===== Given entries

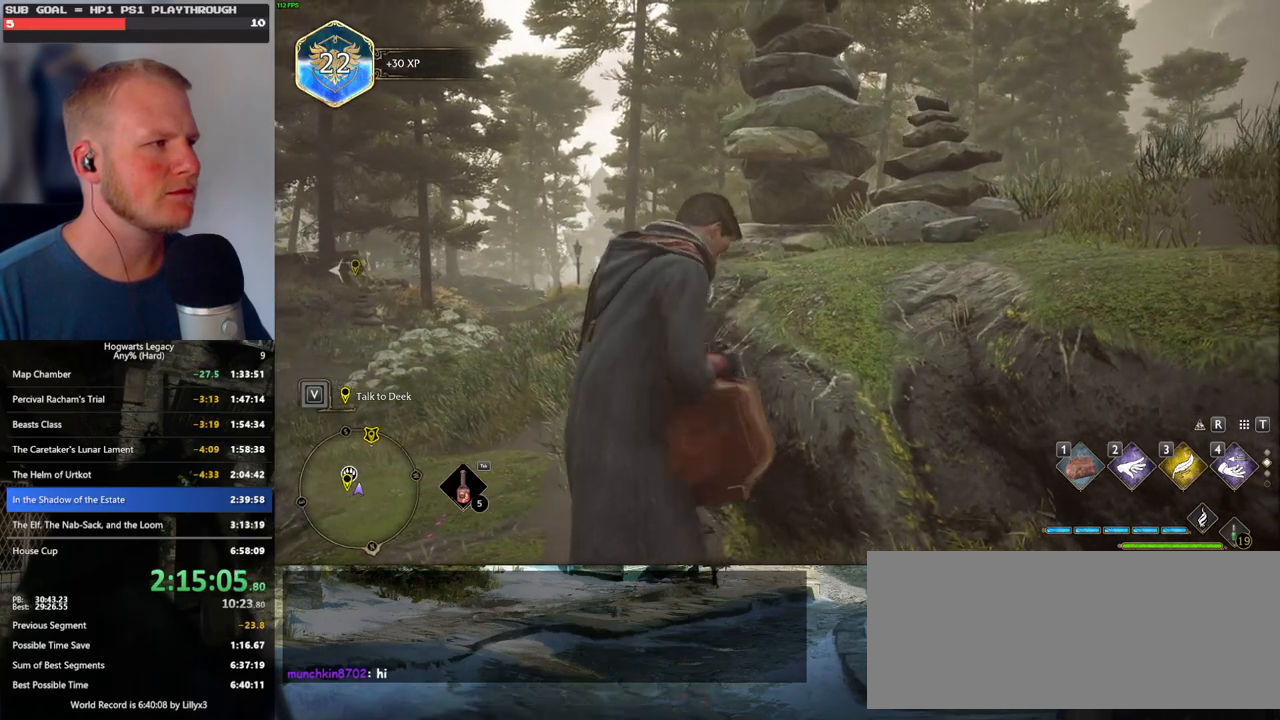
{"keys": [], "mouse": [], "events": []}
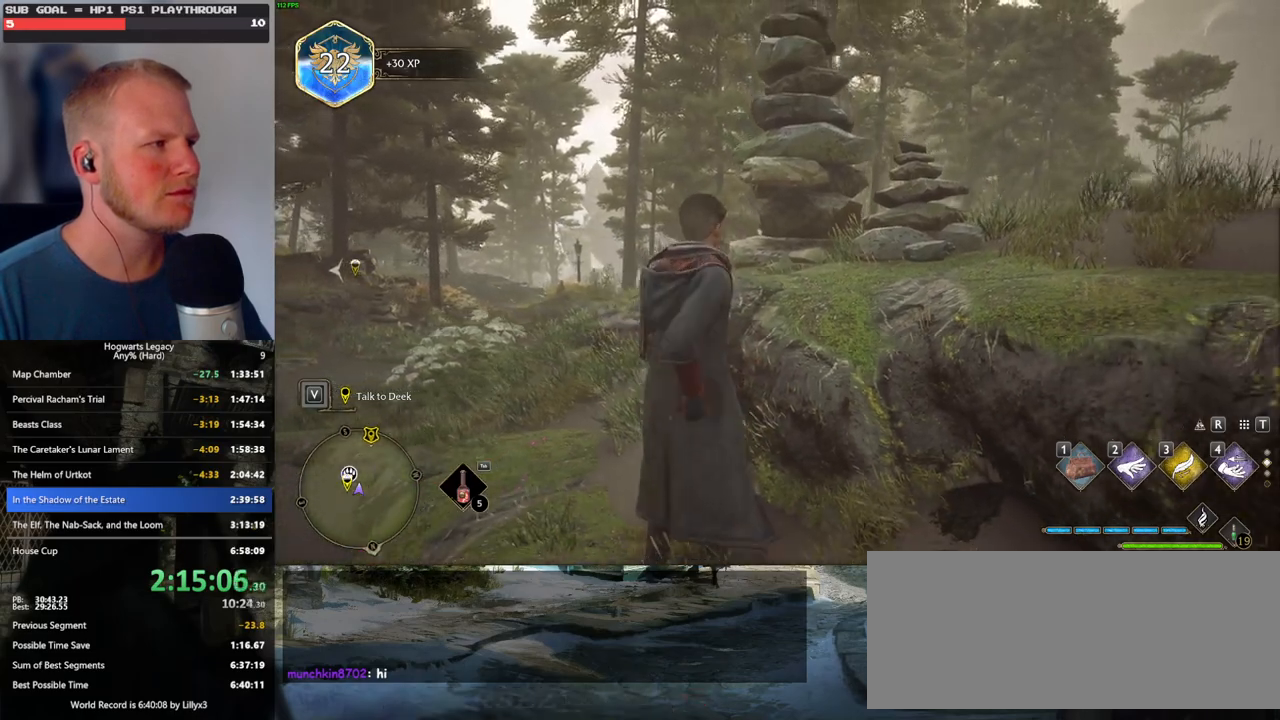
{"keys": ["a", "w"], "mouse": [], "events": [[250, "a", "down"], [300, "w", "down"]]}
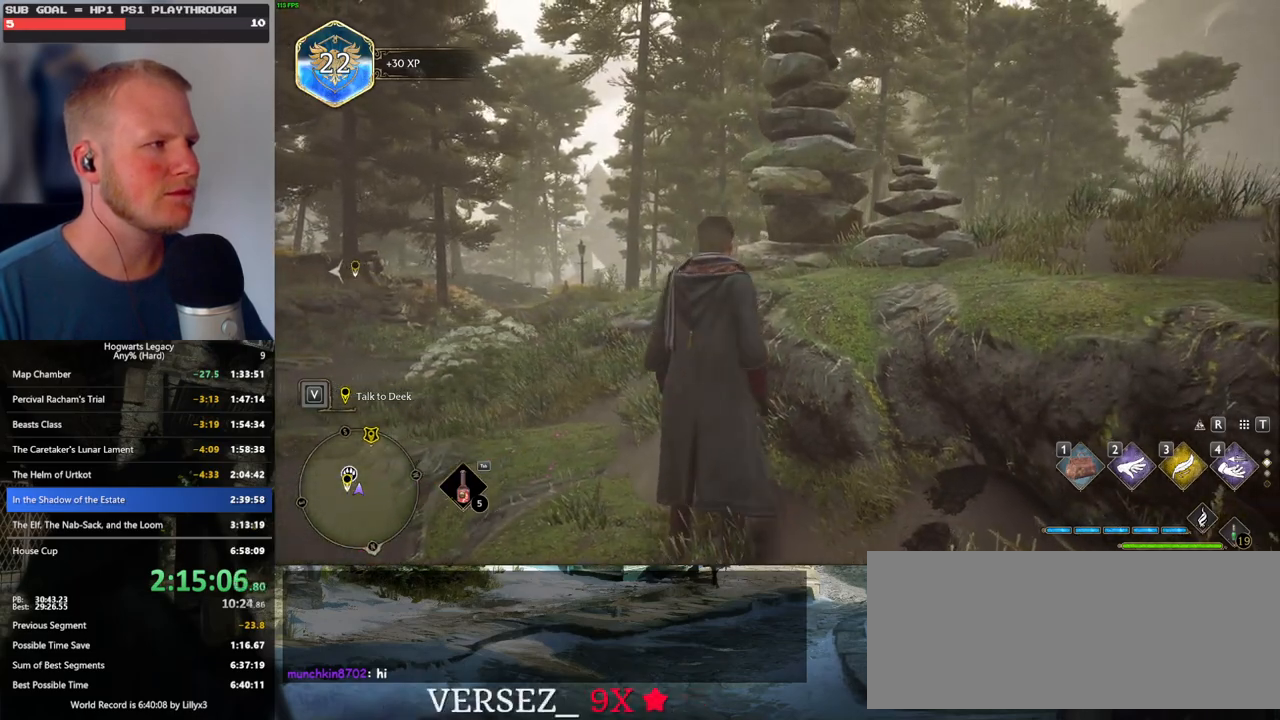
{"keys": ["a", "shift_l", "w"], "mouse": [], "events": [[234, "space", "down"], [367, "shift_l", "down"], [367, "space", "up"]]}
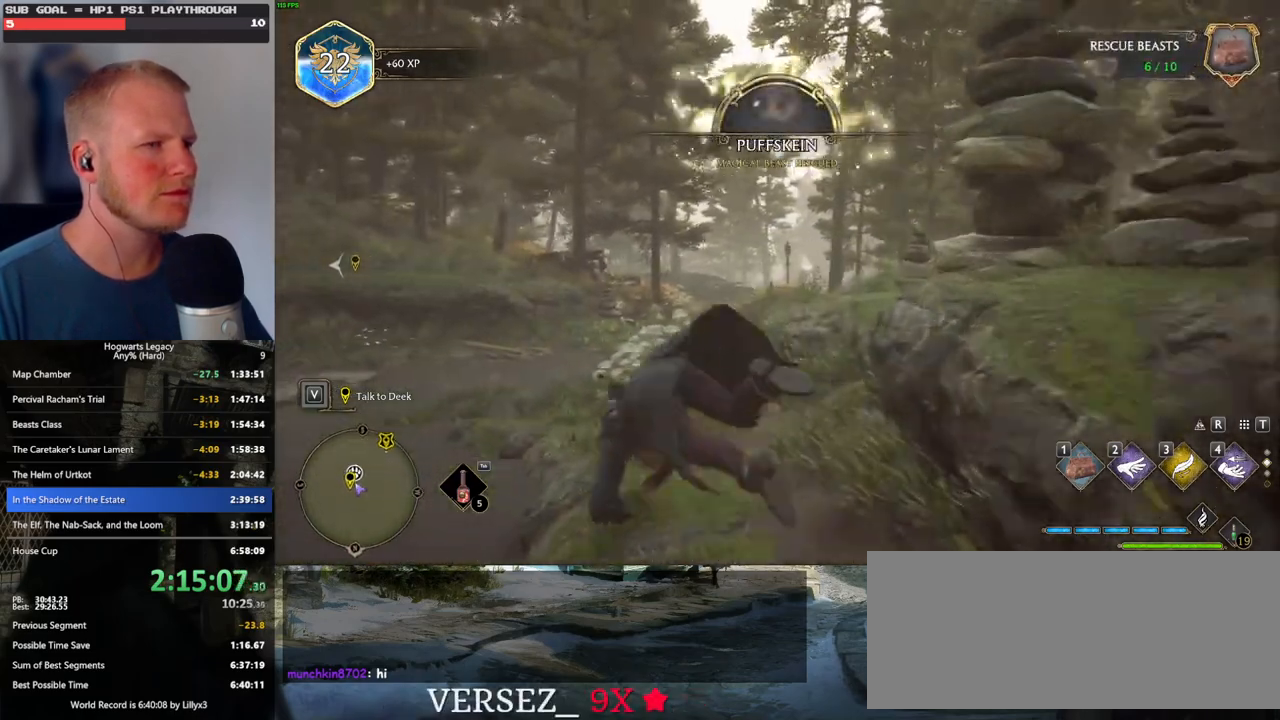
{"keys": ["d", "w"], "mouse": [], "events": [[17, "shift_l", "up"], [417, "d", "down"], [500, "a", "up"]]}
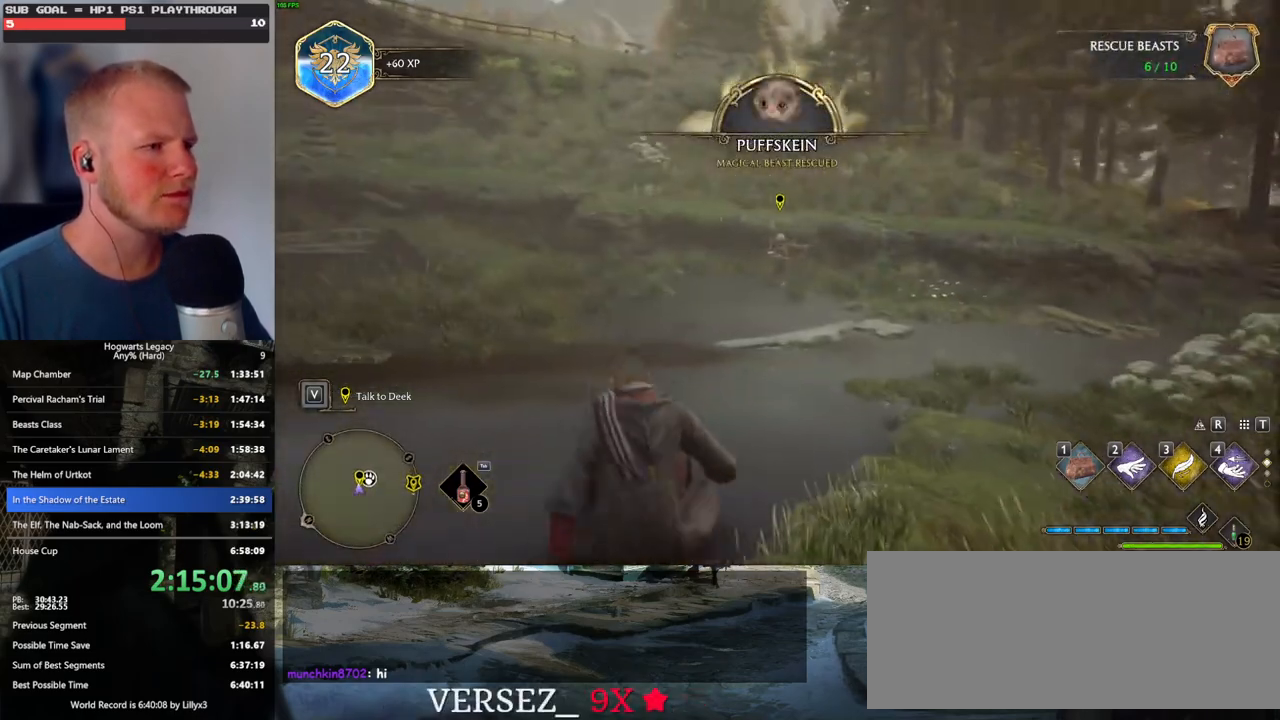
{"keys": ["d", "w"], "mouse": [], "events": []}
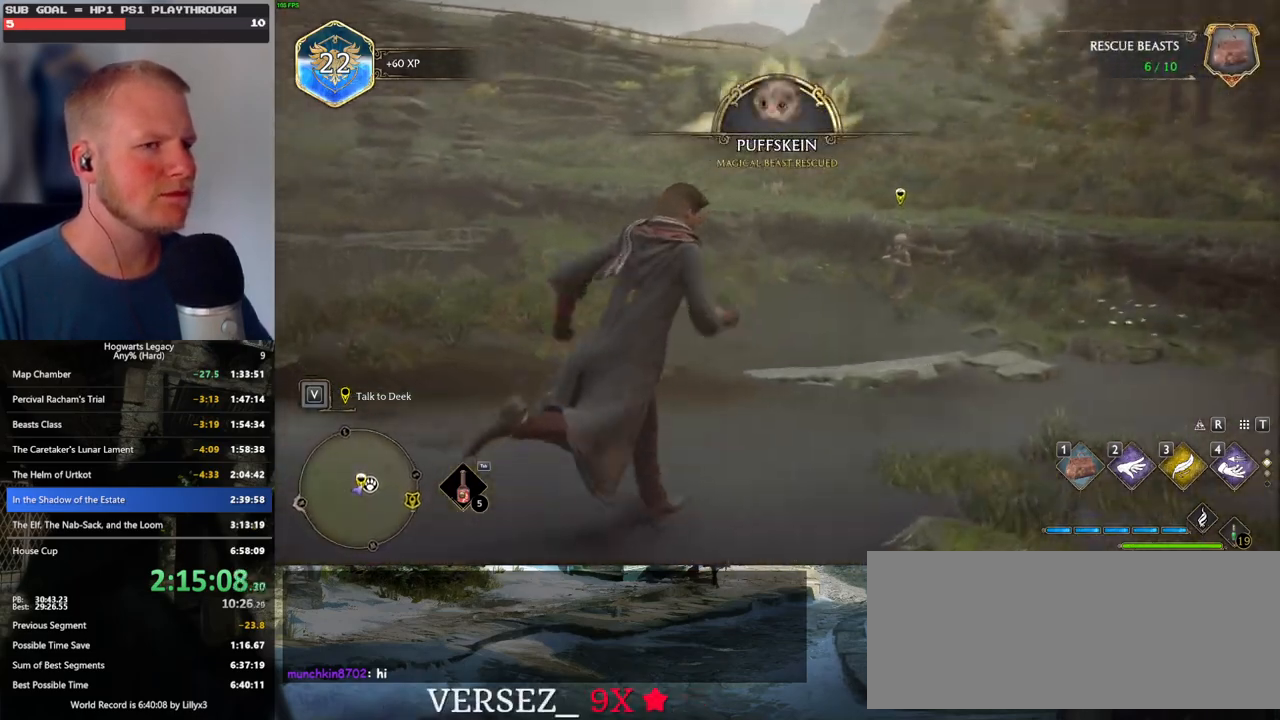
{"keys": ["w"], "mouse": [], "events": [[34, "d", "up"], [350, "d", "down"], [450, "d", "up"]]}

==========

## Task to complete
Retype every record above exactly as written, but leave out the pictures.

## Your solution
{"keys": [], "mouse": [], "events": []}
{"keys": ["a", "w"], "mouse": [], "events": [[250, "a", "down"], [300, "w", "down"]]}
{"keys": ["a", "shift_l", "w"], "mouse": [], "events": [[234, "space", "down"], [367, "shift_l", "down"], [367, "space", "up"]]}
{"keys": ["d", "w"], "mouse": [], "events": [[17, "shift_l", "up"], [417, "d", "down"], [500, "a", "up"]]}
{"keys": ["d", "w"], "mouse": [], "events": []}
{"keys": ["w"], "mouse": [], "events": [[34, "d", "up"], [350, "d", "down"], [450, "d", "up"]]}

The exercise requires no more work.